WORK ITEM:
Give all of the listing again word for word, with images excluded.

DATA SEGMENT:

-*-*-

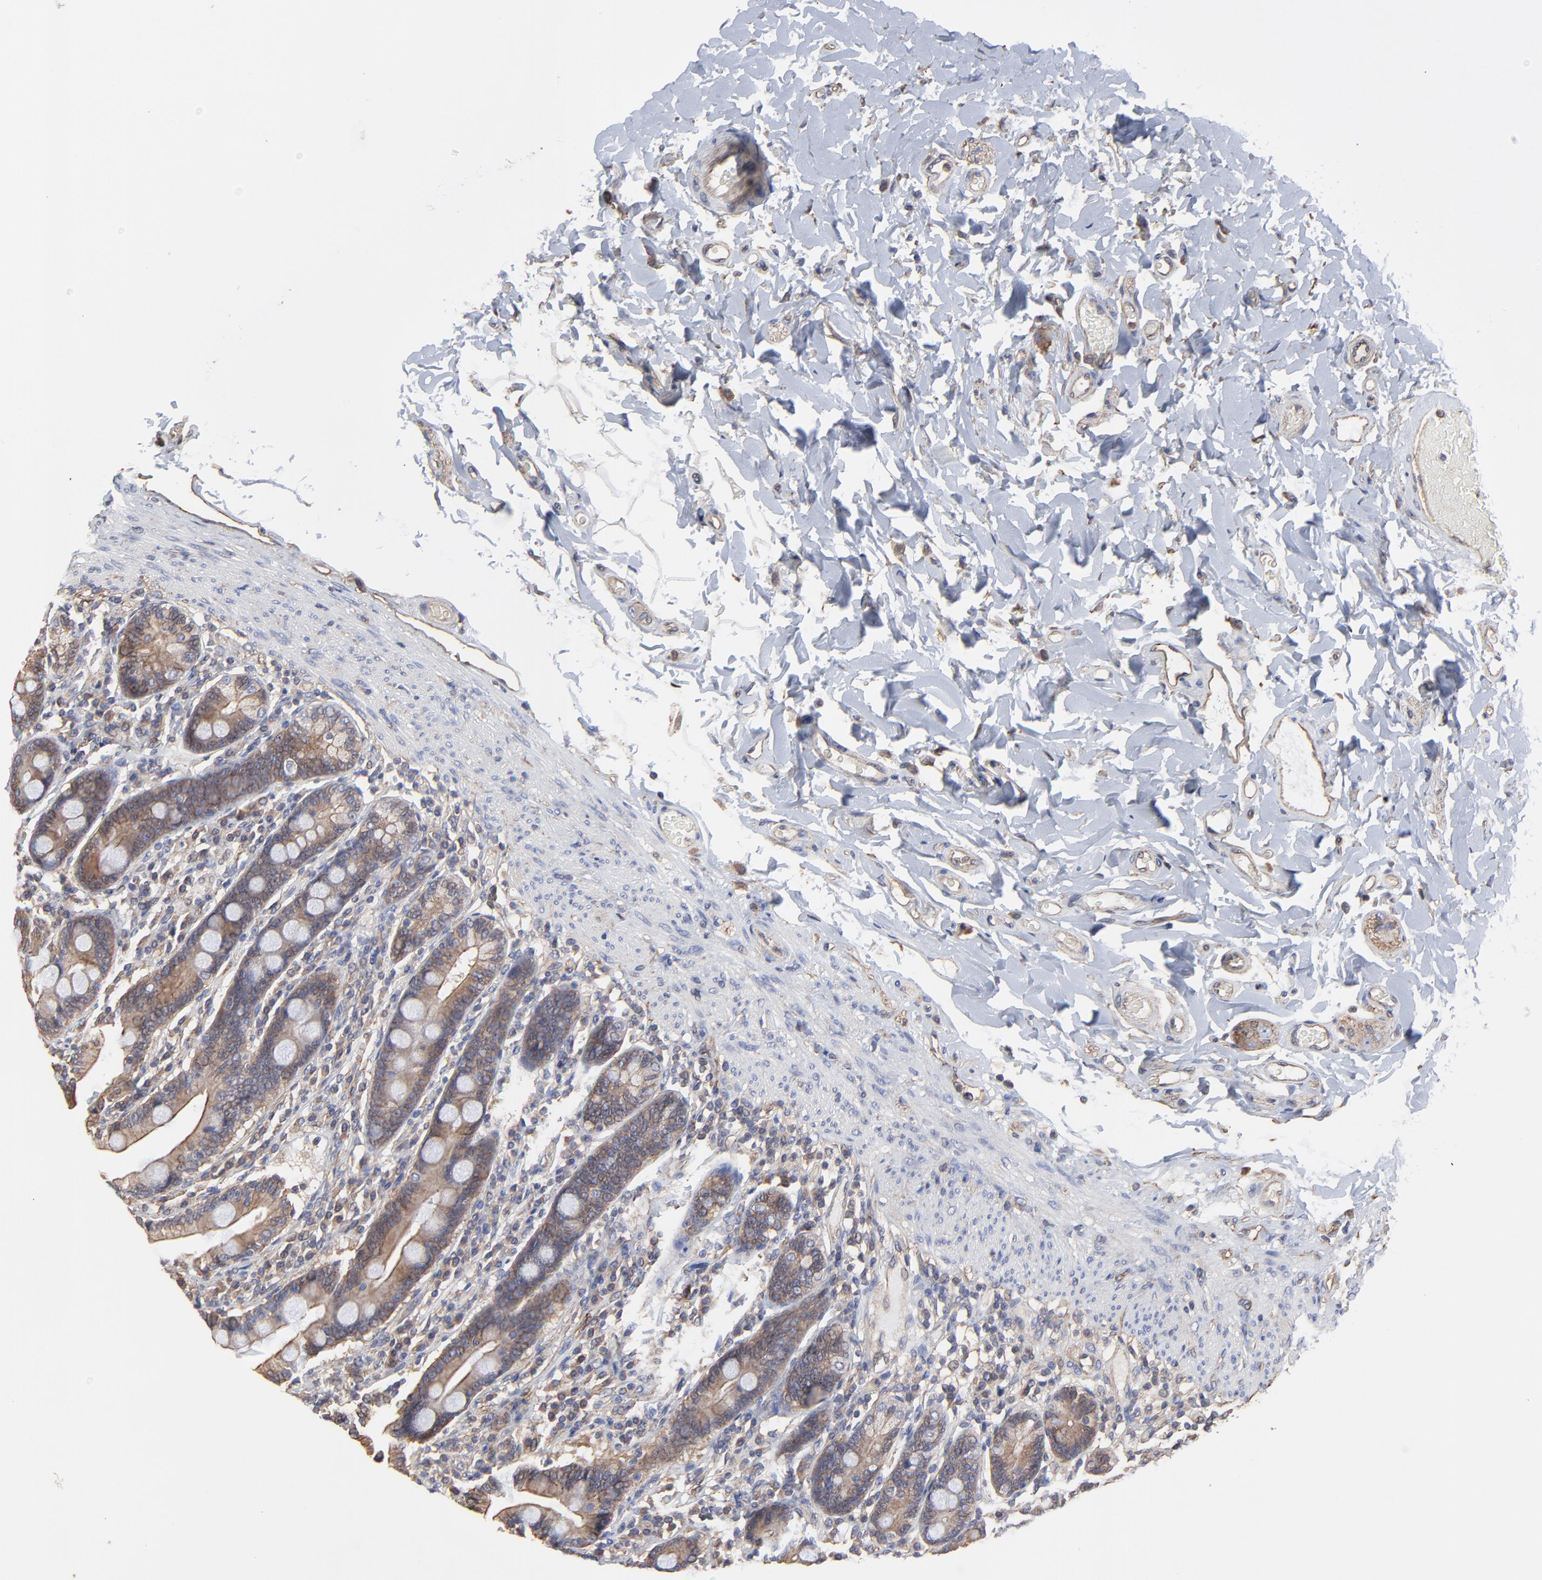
{"staining": {"intensity": "moderate", "quantity": "25%-75%", "location": "cytoplasmic/membranous"}, "tissue": "duodenum", "cell_type": "Glandular cells", "image_type": "normal", "snomed": [{"axis": "morphology", "description": "Normal tissue, NOS"}, {"axis": "topography", "description": "Duodenum"}], "caption": "Immunohistochemistry photomicrograph of unremarkable human duodenum stained for a protein (brown), which displays medium levels of moderate cytoplasmic/membranous expression in approximately 25%-75% of glandular cells.", "gene": "ARMT1", "patient": {"sex": "male", "age": 73}}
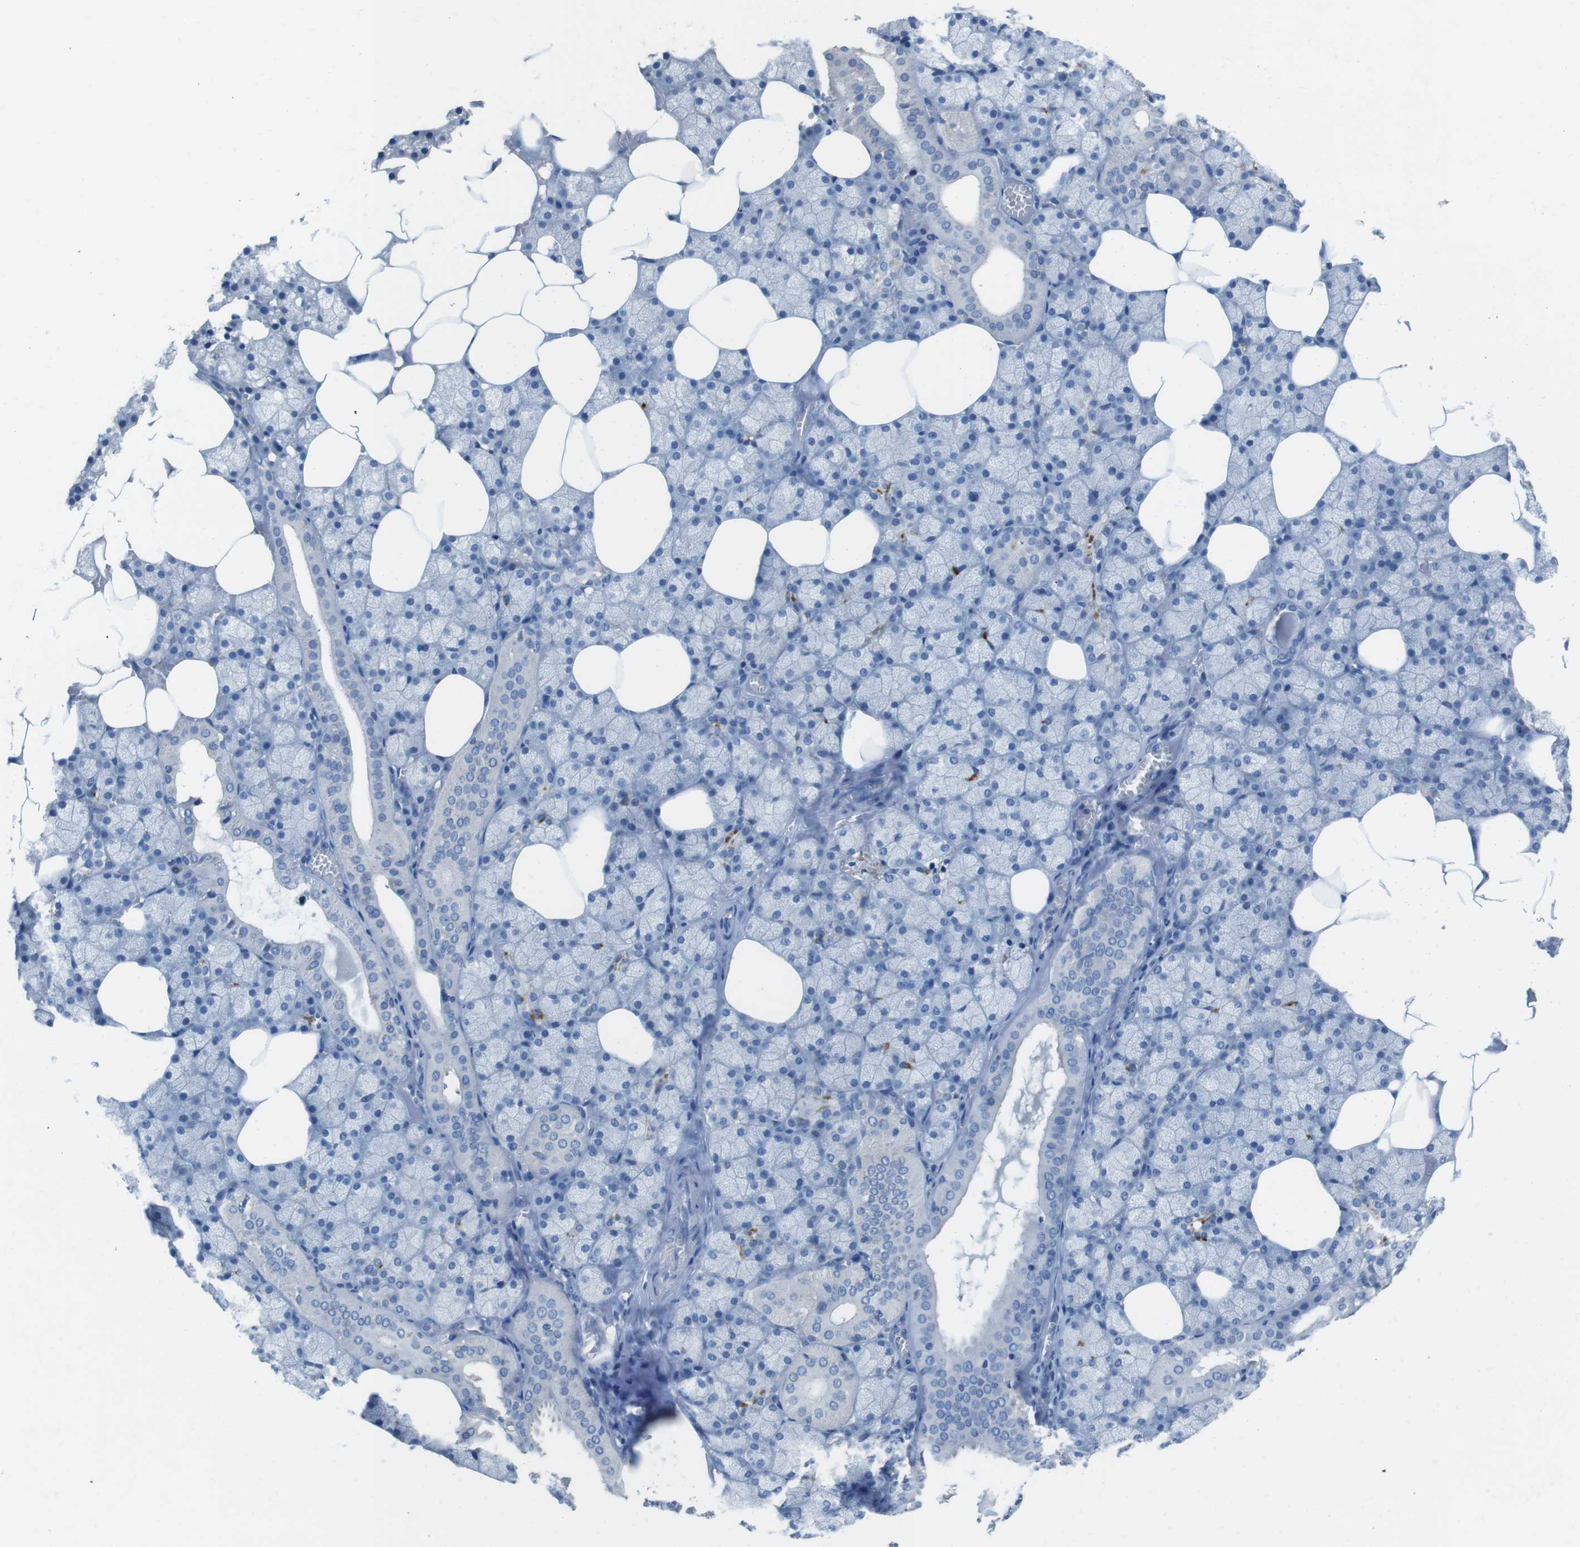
{"staining": {"intensity": "negative", "quantity": "none", "location": "none"}, "tissue": "salivary gland", "cell_type": "Glandular cells", "image_type": "normal", "snomed": [{"axis": "morphology", "description": "Normal tissue, NOS"}, {"axis": "topography", "description": "Salivary gland"}], "caption": "Normal salivary gland was stained to show a protein in brown. There is no significant positivity in glandular cells. The staining is performed using DAB (3,3'-diaminobenzidine) brown chromogen with nuclei counter-stained in using hematoxylin.", "gene": "CYP2C19", "patient": {"sex": "male", "age": 62}}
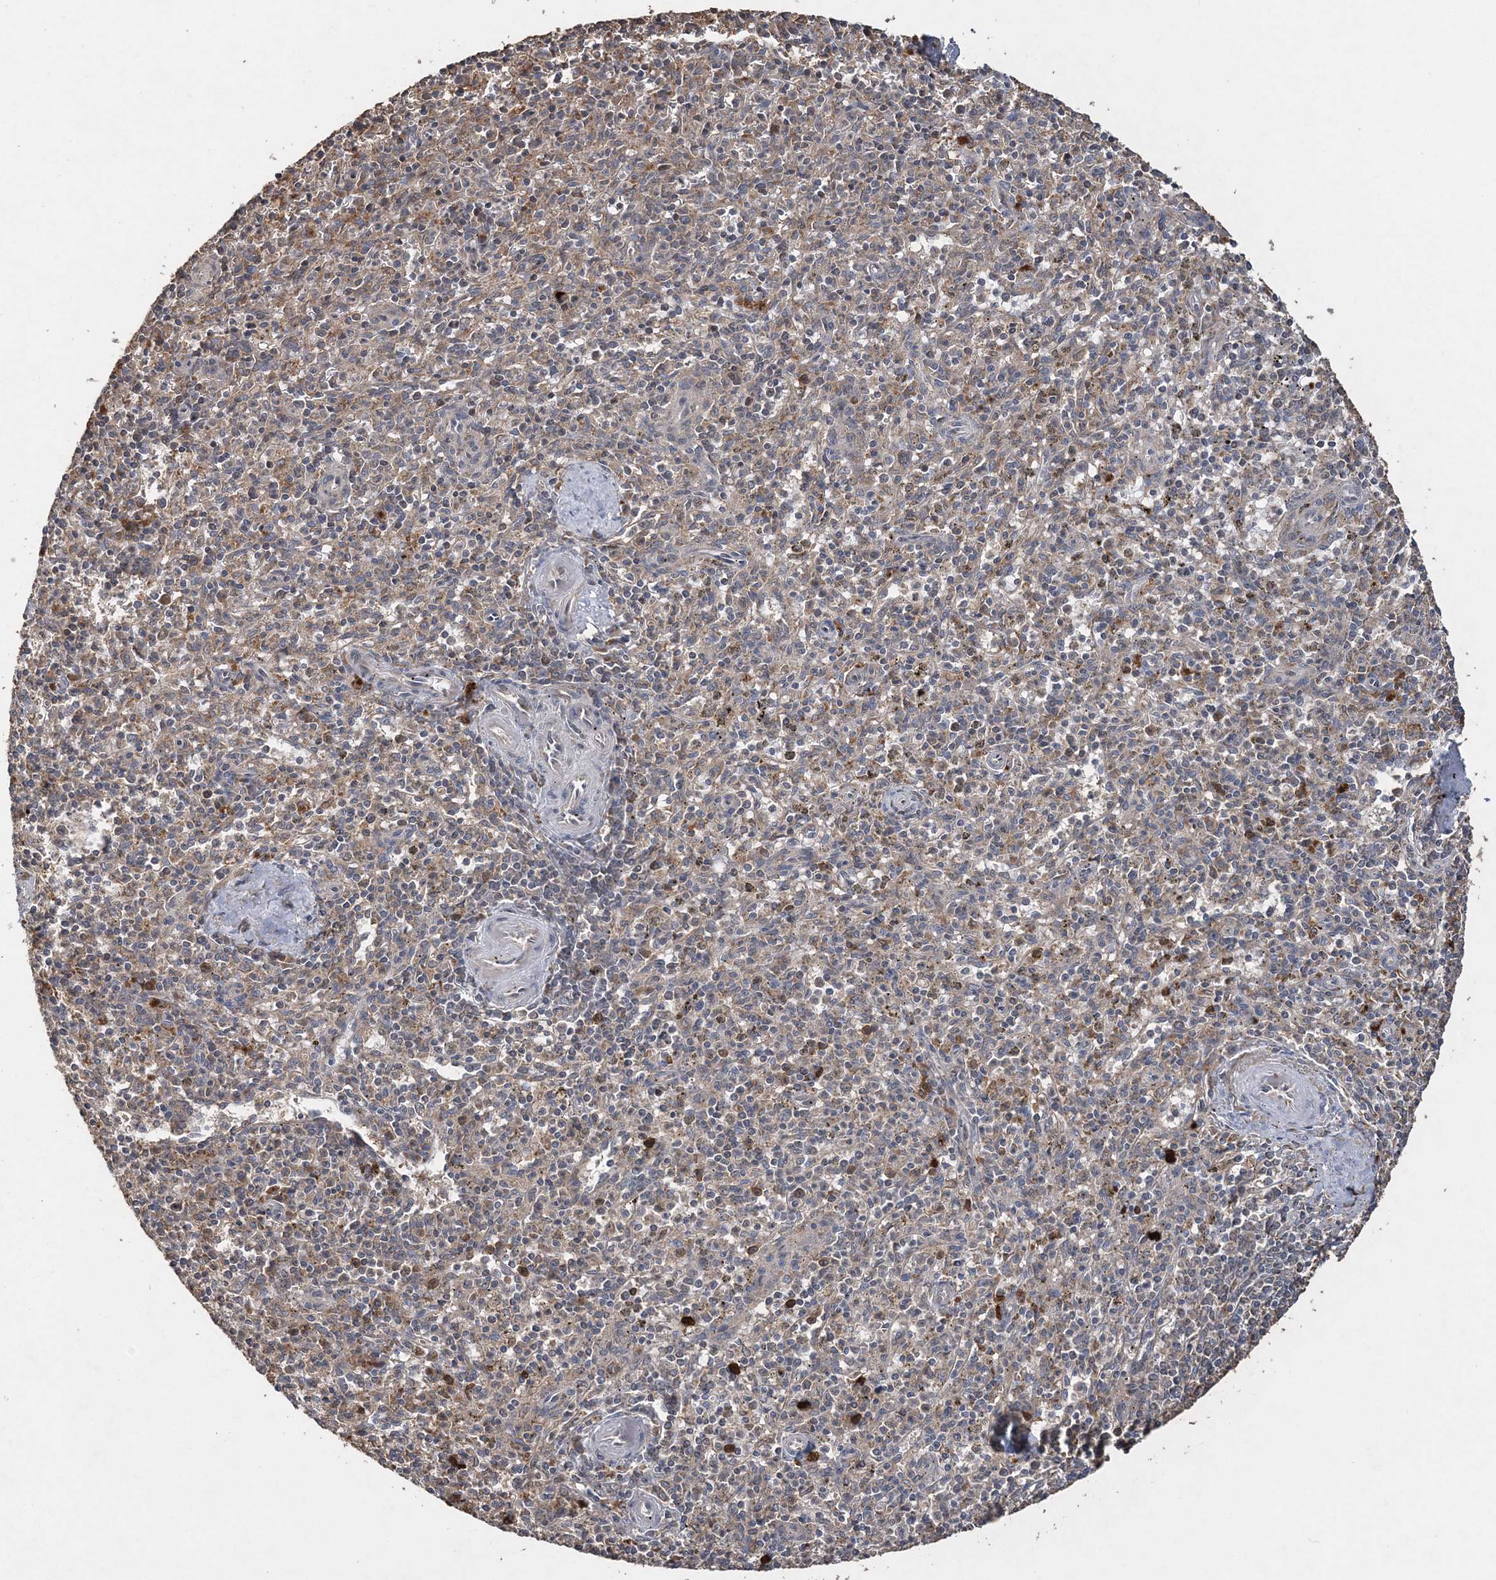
{"staining": {"intensity": "weak", "quantity": "<25%", "location": "cytoplasmic/membranous"}, "tissue": "spleen", "cell_type": "Cells in red pulp", "image_type": "normal", "snomed": [{"axis": "morphology", "description": "Normal tissue, NOS"}, {"axis": "topography", "description": "Spleen"}], "caption": "DAB immunohistochemical staining of benign spleen shows no significant staining in cells in red pulp.", "gene": "RAB14", "patient": {"sex": "male", "age": 72}}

-*-*-

EXERCISE RESPONSE:
{"staining": {"intensity": "moderate", "quantity": "25%-75%", "location": "cytoplasmic/membranous"}, "tissue": "duodenum", "cell_type": "Glandular cells", "image_type": "normal", "snomed": [{"axis": "morphology", "description": "Normal tissue, NOS"}, {"axis": "topography", "description": "Duodenum"}], "caption": "Immunohistochemistry photomicrograph of unremarkable human duodenum stained for a protein (brown), which displays medium levels of moderate cytoplasmic/membranous expression in approximately 25%-75% of glandular cells.", "gene": "ARMT1", "patient": {"sex": "male", "age": 73}}
{"staining": {"intensity": "negative", "quantity": "none", "location": "none"}, "tissue": "salivary gland", "cell_type": "Glandular cells", "image_type": "normal", "snomed": [{"axis": "morphology", "description": "Normal tissue, NOS"}, {"axis": "topography", "description": "Salivary gland"}], "caption": "Normal salivary gland was stained to show a protein in brown. There is no significant positivity in glandular cells. The staining is performed using DAB (3,3'-diaminobenzidine) brown chromogen with nuclei counter-stained in using hematoxylin.", "gene": "CYP2C19", "patient": {"sex": "male", "age": 62}}
{"staining": {"intensity": "weak", "quantity": "<25%", "location": "cytoplasmic/membranous"}, "tissue": "spleen", "cell_type": "Cells in red pulp", "image_type": "normal", "snomed": [{"axis": "morphology", "description": "Normal tissue, NOS"}, {"axis": "topography", "description": "Spleen"}], "caption": "DAB immunohistochemical staining of benign spleen shows no significant staining in cells in red pulp.", "gene": "RAB14", "patient": {"sex": "male", "age": 72}}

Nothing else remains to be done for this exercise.